Without a hint of darkness or morbid thought, he reflected on what he was feeling as he was wheeled into the operating room, and said he knew no matter how the surgery went, one way or another he would be free of pain. “That profound feeling was not out of nothingness, it was out of faith,” he said.
After the successful surgery, Father Aloysius moved into the guesthouse at the sisters’ convent in the Bronx. “I came home on Valentine’s Day with a new heart,” Father Aloysius said.
Mother Sylvia continues to care for Father Aloysius’ health—particularly with the distribution of the many pills he takes daily. “All of the Sisters, Servants of Mary, we really appreciate and love what he does for us. All the sisters helped me out. Everyone was praying for him and we are pleased to see that he’s back and back to his ministry,” she said.
She told CNY that the priest’s recovery has been amazing. “He was about to die,” she said. “A couple of times, we thought we were losing him.” She added joyfully that she and the sisters’ are happy to see him in recovery. “I know how much he went through and how strong he is in the faith,” she said.
Even though the surgery was a success, the risks to his health have not vanished. The possibility that his new heart will be rejected will remain throughout the rest of his life. However, with proper care and medication, that risk is reduced.
With sincere gratitude Father Aloysius spoke about the precious gift he received. “I pray for my donor every day, and their family,” he said.
He said that his heart was from a 25 year old, but he does not know any other details about the donor. He also said that he is now an organ donor himself. “That would be the greatest gift I could give,” he said.
He has been invited to tell his personal story at a prayer service for organ donors and recipients in St. Patrick’s Cathedral on Saturday, April 14, and he hopes to be well enough to attend.
He also plans to return to active ministry within a few weeks. He told CNY that he credits the support he received from those around him with his recovery. Along with Mother Silvia and the sisters, he noted the assistance of Theresa Broglio, a parishioner at Our Lady of the Assumption, who continues to drive Father Aloysius to his medical appointments and visited him daily in the hospital.
“The emotional support, physical support and moral support was very important,” he said. He also noted that Cardinal Dolan called him three times to see how he was doing. Parishioners from the Bronx sent him get well cards and Mass cards throughout his illness, he said.
Msgr. Anthony Marchitelli, administrator of Our Lady of the Assumption, and Msgr. Donald Dwyer, pastor of Resurrection in Rye and a former longtime pastor of Our Lady of Assumption, as well as his other brother priests were also supportive.
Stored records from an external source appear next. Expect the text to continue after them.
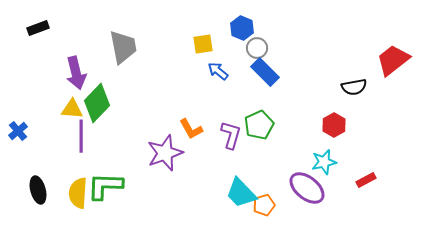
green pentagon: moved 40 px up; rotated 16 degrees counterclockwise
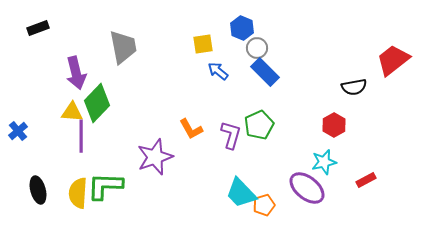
yellow triangle: moved 3 px down
purple star: moved 10 px left, 4 px down
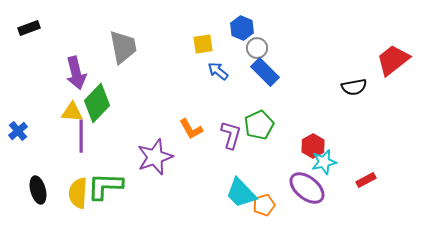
black rectangle: moved 9 px left
red hexagon: moved 21 px left, 21 px down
In fact, he said that the first words he heard after surgery were spoken by Msgr. Dwyer who told him that his surgery went well. Father Aloysius said upon hearing those words, “I squeezed his hand. That was my first feeling of new life.”
Msgr. Dwyer said that Father Aloysius is a “dedicated and humble priest who has worked in the Bronx for 15 years. He is a remarkable man who approaches life with an equal measure of passion and compassion.”
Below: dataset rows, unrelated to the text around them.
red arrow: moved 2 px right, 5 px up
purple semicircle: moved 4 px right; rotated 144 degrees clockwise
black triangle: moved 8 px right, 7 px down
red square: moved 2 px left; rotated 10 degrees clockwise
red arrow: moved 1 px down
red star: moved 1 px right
He added, “As St. Paul’s heart was changed after an encounter with Jesus, may Father Aloysius’ story be a source of strength to those feeling sick and downhearted.”
In emphasizing how important the support he received from others was to his recovery, Father Aloysius told CNY that his family is from India, so his friendships with others lifted him up. “However much faith you have, you are human,” he said. “You need affection, love, concern.”
He added, “Why did Jesus have his mother at the cross? Because it was a great support.”